Assigned task A: From the essay about Olen Bryant below, list every item the writer says the VW bug was loaded with in 1967.
Assigned task B: Carry on the essay about Olen Bryant below, starting after its final sentence.

Excerpt to read:
12 minute read

PERSPECTIVES ON OLEN BRYANT

THE EDGES OF ZEN

BY NED CROUCH

There are times, while you are driving your car through life, that you notice certain markers along the way. Markers that you just glance at in passing, as you travel down well-remembered highways. They are measurements of the trip, recalling bits of memory of having passed them before. For the most part, there is comfort in remembering.

One of the first journeys I took down a now long-traveled highway was in 1967, in a VW bug loaded with a stereo, my raggedy chic clothes (flare jeans with a paisley chevron at each heel), some books, a Texaco gas card and a small fired clay sculpture. I was headed north, out of Nashville, to a small college situated in Clarksville, Tennessee. The car, books, clothes and gas card are of little importance – the piece of sculpture is another story.

Seven dollars comes hard to someone sacking groceries after school in the early 1960s. It was three hours of snapping open hard brown paper sacks, double-bagging and dragging a loaded cart through snow in an unplowed lot.

Seven dollars was hard-won money, and choices on how to spend it were carefully plotted. I never had the nerve to tell my friends that I spent my seven dollars on a small ceramic figure, picked off the shelf from a line of other small pieces made by a sculptor at the Nashville Artist Guild. That brave purchase and its maker remain significant markers in my life and experience as an artist, and as a person. In a curious and roundabout way, they formed the route leading to this time and place.

Olen Bryant Untitled (actual size)

Olen Bryant Untitled (actual size)

Ceramic, ca. 1960s Courtesy of Ned Crouch

That little ceramic figure by Olen Bryant has traveled with me from my room on Sneed Avenue in Nashville, out into the adult world, residing with me wherever I went. I can put my hands on it at this very moment.

Growing up the child of artist parents, it seemed obvious that I should advance my interests and tend the “natural talent” I was told I possessed. I followed artist Olen Bryant to Austin Peay State University, where he was chairing the sculpture and ceramics department. In the early 1970s, at Olen's urging and armed with his kind letter of recommendation, I found myself within the walls of the legendary Cranbrook Academy of Art in Bloomfield Hills, Michigan with an MFA degree in my sights. Michael Hall, chair of the sculpture department there, proclaimed wryly as I entered his studio for an interview, “So, you are Crouch... from Olen Bryant U.”

I survived. And as the end of my twoyear stint neared, the future loomed close. Gas lines, a dear and fragile job market and uncertain opportunities met our graduation. One day, I picked up the phone to hear Olen, back in Clarksville, inquiring in his soft, direct, but languished manner, if “someone” (meaning me) would be interested in returning to, as he put it, “get some teaching experience under my wings.”

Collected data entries
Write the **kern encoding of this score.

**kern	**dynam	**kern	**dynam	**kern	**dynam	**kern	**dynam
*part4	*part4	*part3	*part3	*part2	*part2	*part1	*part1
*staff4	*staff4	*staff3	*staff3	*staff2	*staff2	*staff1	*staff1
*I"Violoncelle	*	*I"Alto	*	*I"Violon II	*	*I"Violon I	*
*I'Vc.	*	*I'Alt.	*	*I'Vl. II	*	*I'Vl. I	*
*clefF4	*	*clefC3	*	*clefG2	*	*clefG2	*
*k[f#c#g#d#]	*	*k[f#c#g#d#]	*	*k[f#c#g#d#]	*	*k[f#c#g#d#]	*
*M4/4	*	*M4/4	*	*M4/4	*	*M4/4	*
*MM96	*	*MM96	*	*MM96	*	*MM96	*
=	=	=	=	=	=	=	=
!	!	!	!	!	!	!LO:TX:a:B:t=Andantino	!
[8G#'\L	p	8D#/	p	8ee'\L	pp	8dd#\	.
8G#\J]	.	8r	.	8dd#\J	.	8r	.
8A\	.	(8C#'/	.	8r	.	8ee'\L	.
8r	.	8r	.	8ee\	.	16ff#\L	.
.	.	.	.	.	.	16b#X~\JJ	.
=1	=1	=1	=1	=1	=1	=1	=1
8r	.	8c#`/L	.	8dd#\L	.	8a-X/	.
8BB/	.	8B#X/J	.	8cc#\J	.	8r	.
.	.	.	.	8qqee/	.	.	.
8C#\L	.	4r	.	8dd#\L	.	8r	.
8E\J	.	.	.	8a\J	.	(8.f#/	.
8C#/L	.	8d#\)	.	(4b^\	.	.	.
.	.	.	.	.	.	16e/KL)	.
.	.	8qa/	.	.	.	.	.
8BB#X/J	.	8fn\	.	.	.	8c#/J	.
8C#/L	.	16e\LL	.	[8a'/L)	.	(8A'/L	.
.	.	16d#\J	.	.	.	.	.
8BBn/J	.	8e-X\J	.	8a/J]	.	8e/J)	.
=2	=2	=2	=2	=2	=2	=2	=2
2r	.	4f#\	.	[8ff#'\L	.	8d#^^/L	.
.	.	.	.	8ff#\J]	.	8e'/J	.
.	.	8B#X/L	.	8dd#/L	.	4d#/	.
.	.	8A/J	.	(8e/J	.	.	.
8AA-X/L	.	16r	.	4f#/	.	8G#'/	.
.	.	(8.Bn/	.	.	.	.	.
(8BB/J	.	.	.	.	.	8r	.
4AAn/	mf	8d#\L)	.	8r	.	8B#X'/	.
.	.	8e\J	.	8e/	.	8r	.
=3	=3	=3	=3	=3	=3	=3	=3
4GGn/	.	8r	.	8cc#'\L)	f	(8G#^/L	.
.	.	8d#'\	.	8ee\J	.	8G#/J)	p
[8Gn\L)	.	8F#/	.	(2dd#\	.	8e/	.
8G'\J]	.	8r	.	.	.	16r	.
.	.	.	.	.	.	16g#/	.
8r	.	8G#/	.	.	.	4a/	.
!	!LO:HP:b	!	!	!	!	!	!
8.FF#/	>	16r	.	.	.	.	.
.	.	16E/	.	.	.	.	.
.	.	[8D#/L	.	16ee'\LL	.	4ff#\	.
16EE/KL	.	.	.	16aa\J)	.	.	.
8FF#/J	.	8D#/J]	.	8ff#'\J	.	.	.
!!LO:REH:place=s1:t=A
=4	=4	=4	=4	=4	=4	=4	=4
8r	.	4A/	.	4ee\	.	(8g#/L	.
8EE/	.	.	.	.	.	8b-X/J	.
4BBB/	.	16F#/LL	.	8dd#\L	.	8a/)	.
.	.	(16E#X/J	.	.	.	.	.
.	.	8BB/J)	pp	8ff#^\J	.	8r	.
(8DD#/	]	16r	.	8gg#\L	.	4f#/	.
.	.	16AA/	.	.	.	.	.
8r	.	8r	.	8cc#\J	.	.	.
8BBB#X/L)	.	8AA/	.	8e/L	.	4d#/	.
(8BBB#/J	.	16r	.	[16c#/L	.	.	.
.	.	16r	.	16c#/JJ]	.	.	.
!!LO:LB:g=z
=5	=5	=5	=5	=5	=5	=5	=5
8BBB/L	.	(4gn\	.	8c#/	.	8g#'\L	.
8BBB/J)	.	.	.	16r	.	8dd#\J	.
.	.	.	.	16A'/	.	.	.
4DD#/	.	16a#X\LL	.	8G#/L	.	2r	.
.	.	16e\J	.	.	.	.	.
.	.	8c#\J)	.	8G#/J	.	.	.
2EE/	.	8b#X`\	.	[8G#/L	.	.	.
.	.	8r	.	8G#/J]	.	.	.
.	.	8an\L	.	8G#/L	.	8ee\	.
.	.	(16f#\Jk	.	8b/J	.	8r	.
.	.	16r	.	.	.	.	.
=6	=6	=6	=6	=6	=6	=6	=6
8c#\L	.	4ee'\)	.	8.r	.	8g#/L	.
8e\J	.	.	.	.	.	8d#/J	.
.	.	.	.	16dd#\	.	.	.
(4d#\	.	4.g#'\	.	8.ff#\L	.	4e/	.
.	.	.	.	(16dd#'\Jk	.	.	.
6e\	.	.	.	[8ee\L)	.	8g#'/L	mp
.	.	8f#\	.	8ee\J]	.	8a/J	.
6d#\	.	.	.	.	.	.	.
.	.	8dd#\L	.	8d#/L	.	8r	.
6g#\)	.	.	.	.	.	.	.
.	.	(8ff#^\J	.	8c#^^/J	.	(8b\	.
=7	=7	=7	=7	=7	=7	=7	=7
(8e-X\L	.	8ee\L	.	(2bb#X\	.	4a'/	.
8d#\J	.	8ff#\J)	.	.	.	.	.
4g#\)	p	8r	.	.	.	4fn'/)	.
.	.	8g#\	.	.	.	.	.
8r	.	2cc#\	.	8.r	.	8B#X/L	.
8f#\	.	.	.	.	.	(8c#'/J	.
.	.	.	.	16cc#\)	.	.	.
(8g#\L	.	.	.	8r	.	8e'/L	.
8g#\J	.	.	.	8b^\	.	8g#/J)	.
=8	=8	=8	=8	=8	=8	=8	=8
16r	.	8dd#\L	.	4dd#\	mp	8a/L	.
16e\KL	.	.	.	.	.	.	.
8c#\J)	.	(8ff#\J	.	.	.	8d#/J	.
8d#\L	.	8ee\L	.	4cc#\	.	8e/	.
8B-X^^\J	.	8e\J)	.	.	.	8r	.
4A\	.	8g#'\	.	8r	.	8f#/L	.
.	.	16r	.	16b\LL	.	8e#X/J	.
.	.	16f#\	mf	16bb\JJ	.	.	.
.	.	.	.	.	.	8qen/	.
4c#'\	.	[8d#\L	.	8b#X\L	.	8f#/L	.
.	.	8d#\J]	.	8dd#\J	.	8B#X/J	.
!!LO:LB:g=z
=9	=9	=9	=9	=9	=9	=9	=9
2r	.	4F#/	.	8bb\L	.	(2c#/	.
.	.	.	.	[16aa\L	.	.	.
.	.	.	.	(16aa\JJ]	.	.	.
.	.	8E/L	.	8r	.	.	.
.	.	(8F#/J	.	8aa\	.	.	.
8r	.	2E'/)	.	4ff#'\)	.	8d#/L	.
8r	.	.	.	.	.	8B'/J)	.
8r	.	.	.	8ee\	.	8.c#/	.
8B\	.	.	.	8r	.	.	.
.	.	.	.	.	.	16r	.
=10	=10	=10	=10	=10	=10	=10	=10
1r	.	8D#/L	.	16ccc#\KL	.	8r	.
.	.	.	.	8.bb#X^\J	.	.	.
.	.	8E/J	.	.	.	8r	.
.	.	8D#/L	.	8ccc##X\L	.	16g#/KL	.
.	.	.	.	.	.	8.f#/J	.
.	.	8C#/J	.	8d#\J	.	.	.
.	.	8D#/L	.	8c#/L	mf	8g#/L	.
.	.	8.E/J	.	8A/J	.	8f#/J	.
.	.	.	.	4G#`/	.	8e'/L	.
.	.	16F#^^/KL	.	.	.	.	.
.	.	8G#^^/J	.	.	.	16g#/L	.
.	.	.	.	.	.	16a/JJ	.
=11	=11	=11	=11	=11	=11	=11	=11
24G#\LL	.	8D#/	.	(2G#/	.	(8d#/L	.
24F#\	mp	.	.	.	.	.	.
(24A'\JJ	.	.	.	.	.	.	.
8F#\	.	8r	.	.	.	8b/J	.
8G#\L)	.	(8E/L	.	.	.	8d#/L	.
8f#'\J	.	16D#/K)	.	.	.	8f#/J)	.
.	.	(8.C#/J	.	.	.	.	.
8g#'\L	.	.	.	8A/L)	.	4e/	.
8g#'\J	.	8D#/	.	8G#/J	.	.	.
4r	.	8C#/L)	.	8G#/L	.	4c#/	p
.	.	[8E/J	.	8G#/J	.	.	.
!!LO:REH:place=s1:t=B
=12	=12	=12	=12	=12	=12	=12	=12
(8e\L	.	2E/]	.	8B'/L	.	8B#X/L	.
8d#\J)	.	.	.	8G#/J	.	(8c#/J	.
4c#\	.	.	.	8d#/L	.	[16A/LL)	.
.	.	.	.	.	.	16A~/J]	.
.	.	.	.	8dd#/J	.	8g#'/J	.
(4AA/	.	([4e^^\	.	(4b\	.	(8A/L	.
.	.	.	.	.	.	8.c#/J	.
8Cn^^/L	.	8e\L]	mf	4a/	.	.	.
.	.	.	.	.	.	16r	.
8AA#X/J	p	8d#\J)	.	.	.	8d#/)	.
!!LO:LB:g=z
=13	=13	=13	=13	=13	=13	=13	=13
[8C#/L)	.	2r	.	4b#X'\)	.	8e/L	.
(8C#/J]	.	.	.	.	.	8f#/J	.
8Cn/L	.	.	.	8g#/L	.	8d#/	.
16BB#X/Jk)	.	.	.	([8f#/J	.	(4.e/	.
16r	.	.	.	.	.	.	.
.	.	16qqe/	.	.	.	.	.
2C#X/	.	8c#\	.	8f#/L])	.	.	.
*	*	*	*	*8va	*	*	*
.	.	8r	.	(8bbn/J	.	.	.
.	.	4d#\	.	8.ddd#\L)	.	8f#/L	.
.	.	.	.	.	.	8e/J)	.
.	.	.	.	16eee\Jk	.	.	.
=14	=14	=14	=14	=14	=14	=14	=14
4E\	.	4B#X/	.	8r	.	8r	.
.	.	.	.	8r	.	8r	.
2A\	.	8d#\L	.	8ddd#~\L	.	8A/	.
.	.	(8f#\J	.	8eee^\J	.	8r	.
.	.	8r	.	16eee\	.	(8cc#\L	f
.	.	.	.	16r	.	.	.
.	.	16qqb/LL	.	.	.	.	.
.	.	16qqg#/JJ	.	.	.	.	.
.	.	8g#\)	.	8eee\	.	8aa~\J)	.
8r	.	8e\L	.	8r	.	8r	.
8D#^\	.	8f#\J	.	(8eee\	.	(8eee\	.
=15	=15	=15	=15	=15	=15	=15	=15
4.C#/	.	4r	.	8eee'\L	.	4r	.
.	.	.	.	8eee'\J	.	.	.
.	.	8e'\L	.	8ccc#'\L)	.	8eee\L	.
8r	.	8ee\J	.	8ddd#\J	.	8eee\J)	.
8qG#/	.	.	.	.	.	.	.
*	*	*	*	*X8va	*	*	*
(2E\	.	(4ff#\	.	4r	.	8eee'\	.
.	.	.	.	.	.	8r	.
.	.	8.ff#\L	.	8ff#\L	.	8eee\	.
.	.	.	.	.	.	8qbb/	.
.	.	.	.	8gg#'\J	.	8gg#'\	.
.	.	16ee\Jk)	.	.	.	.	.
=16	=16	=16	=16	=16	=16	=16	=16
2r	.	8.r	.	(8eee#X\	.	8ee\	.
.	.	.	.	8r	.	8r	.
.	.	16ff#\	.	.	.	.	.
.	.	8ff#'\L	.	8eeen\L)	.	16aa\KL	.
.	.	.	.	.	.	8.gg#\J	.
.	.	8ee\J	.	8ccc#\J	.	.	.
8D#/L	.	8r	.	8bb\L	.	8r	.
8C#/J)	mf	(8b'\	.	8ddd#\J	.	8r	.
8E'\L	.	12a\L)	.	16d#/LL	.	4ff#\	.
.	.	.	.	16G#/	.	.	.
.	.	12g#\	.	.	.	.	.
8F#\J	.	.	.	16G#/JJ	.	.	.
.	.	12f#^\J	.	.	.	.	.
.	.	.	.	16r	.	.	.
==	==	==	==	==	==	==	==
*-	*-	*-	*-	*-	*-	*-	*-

Task response A: A stereo, raggedy chic clothes (flare jeans with a paisley chevron at each heel), some books, a Texaco gas card, and a small fired clay sculpture.

Task response B:
Tennessee Crafts Fair at Centennial Park, 1975

Tennessee Crafts Fair at Centennial Park, 1975

Courtesy of the Tennessee State Library & Archives Olen Littleton Bryant Papers, Box 4, Folder 26

The ensuing years have led us through what time is: a labyrinth of experiences and chance opportunities. Now, I find myself in a position to focus on the celebration of a consummate educator, mentor, humanitarian and artist of the first order. Olen Bryant was one of the most unassuming, self-effacing, yet influential and creative spirits to ever call Tennessee home.

Thanks to dear Olen, who started out making clay babies from creek mud and found himself catapulted into the framework of a larger national consciousness, now and again testing the edges of Zen with a mallet and chisel.

ON THE CREST OF CHANGE

BY PHILANCY HOLDER

Practicing sculptors in the post-World War II American South were few, particularly abstractionists like Olen Bryant. The European shift toward abstract and non-objective art had gone largely unobserved by those distant from New York, leaving a public with little appreciation for any art that departed from the accepted realistic style. It took time for ideas to travel and root. Only the truly dedicated, like Olen, persevered in the face of such resistance.

Most artists chose large urban areas in which to work, enabling them to find creative stimulation in the proximity of like-minded artists and support for their work through galleries and patrons. Those who preferred to settle in smaller cities and rural areas found their career paths lonelier. To some, the resulting solitude offered time for experimentation unhampered by expectations of the public or the art market.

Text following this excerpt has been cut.